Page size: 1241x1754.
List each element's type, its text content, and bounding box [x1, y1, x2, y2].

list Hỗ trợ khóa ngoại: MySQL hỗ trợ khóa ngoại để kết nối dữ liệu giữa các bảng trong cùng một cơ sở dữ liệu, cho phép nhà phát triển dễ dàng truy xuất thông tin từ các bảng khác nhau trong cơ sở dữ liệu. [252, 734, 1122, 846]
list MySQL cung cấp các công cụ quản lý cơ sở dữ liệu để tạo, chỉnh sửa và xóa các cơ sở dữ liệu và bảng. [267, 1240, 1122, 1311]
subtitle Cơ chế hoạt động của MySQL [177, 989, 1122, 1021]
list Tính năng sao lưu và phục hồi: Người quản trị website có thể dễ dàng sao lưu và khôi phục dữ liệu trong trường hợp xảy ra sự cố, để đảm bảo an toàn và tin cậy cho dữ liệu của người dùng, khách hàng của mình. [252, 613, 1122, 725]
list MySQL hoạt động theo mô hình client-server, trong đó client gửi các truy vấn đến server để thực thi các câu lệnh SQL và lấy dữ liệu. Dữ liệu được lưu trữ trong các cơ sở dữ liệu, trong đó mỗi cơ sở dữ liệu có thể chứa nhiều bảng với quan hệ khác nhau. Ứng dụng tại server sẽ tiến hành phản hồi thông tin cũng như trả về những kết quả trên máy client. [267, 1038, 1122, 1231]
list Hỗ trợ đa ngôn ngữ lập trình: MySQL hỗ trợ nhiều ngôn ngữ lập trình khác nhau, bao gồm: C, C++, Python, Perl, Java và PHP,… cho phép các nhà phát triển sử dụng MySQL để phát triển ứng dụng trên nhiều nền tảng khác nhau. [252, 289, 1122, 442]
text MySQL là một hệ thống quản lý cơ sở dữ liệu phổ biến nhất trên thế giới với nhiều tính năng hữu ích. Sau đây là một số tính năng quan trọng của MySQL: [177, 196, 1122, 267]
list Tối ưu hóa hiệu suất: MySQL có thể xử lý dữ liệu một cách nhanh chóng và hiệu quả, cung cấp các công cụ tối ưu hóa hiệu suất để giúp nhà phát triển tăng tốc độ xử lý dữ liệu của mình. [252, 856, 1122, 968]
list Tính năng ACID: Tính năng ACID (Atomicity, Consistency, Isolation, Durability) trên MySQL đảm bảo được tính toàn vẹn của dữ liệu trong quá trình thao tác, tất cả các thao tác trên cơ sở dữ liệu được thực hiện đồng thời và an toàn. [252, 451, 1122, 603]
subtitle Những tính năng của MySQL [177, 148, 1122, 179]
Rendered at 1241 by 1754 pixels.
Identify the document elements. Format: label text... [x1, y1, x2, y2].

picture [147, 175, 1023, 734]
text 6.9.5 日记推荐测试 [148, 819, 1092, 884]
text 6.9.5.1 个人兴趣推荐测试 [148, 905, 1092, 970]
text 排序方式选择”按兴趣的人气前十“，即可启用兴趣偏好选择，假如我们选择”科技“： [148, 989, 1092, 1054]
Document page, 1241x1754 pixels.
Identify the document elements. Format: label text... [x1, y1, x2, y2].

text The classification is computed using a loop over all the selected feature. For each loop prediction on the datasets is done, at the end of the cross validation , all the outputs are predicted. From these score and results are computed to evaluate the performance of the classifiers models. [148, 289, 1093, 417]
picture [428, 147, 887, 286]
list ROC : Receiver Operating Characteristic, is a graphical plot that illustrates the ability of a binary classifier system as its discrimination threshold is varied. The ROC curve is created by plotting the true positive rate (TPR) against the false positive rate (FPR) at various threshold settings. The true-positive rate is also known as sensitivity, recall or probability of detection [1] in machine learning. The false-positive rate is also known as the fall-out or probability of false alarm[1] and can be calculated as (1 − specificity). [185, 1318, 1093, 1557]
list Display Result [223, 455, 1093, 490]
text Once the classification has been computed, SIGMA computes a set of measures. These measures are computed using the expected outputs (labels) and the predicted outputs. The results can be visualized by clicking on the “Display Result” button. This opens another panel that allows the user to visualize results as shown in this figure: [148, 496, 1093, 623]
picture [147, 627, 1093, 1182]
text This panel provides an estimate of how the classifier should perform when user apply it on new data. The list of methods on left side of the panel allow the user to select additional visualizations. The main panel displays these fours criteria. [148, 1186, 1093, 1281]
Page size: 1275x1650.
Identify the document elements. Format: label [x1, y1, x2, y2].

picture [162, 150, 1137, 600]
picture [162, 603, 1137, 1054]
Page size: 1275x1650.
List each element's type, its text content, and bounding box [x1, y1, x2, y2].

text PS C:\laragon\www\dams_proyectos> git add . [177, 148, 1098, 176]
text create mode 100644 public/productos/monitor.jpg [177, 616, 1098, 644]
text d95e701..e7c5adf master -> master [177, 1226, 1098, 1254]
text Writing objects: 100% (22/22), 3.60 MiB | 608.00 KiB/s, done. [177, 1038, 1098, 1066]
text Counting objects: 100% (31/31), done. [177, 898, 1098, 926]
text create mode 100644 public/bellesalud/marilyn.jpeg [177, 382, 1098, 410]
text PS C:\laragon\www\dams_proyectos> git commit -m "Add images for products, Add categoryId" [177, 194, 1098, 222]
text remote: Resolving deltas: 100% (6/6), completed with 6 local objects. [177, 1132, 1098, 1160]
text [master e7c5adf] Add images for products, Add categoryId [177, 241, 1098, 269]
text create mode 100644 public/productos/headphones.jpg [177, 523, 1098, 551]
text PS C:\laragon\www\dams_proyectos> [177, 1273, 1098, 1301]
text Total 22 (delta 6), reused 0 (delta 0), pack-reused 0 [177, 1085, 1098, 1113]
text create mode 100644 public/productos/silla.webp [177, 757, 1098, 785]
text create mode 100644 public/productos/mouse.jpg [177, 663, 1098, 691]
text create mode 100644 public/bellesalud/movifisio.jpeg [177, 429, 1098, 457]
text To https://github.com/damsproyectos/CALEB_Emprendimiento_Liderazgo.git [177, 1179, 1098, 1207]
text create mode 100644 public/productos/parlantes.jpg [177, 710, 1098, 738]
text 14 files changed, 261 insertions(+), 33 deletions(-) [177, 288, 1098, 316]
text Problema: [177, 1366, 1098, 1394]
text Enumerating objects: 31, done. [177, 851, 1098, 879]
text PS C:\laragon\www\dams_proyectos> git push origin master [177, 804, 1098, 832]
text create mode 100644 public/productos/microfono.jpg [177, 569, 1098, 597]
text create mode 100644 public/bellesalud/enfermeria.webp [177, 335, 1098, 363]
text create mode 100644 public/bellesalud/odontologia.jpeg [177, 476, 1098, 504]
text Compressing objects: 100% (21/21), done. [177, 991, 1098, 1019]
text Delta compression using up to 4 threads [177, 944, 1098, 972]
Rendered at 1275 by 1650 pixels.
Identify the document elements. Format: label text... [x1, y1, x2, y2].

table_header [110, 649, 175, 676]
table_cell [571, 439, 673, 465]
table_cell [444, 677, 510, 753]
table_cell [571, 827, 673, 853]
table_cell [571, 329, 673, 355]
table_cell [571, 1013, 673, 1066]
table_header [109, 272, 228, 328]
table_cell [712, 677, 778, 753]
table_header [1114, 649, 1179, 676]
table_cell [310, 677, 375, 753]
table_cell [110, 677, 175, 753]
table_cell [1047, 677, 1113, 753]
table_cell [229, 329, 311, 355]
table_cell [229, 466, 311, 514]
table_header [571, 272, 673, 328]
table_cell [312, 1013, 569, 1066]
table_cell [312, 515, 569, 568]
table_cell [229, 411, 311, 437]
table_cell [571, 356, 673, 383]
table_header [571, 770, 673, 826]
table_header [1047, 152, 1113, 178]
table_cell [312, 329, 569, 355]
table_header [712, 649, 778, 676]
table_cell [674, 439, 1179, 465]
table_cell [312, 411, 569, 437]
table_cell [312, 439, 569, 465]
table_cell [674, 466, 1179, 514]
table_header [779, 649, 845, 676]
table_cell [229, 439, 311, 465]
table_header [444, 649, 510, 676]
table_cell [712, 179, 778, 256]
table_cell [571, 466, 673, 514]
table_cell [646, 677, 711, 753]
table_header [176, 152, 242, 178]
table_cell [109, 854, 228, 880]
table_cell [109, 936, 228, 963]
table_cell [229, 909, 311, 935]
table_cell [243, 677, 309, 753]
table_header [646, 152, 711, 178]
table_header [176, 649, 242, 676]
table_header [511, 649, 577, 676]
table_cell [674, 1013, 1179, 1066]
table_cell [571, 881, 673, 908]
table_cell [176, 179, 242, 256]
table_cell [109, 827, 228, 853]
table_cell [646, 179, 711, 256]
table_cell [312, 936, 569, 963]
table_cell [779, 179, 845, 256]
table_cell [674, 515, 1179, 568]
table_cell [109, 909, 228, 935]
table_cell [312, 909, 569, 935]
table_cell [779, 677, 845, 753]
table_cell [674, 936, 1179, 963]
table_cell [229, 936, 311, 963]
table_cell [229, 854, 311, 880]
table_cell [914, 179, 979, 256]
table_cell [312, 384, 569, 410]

---+---

### Problem statement
From the records above, retype only the lines starting at the line that contains "table_cell [571, 827, 673, 853]" and ending at the line that contains "table_header [712, 649, 778, 676]", both included.

### Exercise output
table_cell [571, 827, 673, 853]
table_cell [571, 329, 673, 355]
table_cell [571, 1013, 673, 1066]
table_header [109, 272, 228, 328]
table_cell [712, 677, 778, 753]
table_header [1114, 649, 1179, 676]
table_cell [310, 677, 375, 753]
table_cell [110, 677, 175, 753]
table_cell [1047, 677, 1113, 753]
table_cell [229, 329, 311, 355]
table_cell [229, 466, 311, 514]
table_header [571, 272, 673, 328]
table_cell [312, 1013, 569, 1066]
table_cell [312, 515, 569, 568]
table_cell [229, 411, 311, 437]
table_cell [571, 356, 673, 383]
table_header [571, 770, 673, 826]
table_header [1047, 152, 1113, 178]
table_cell [312, 329, 569, 355]
table_header [712, 649, 778, 676]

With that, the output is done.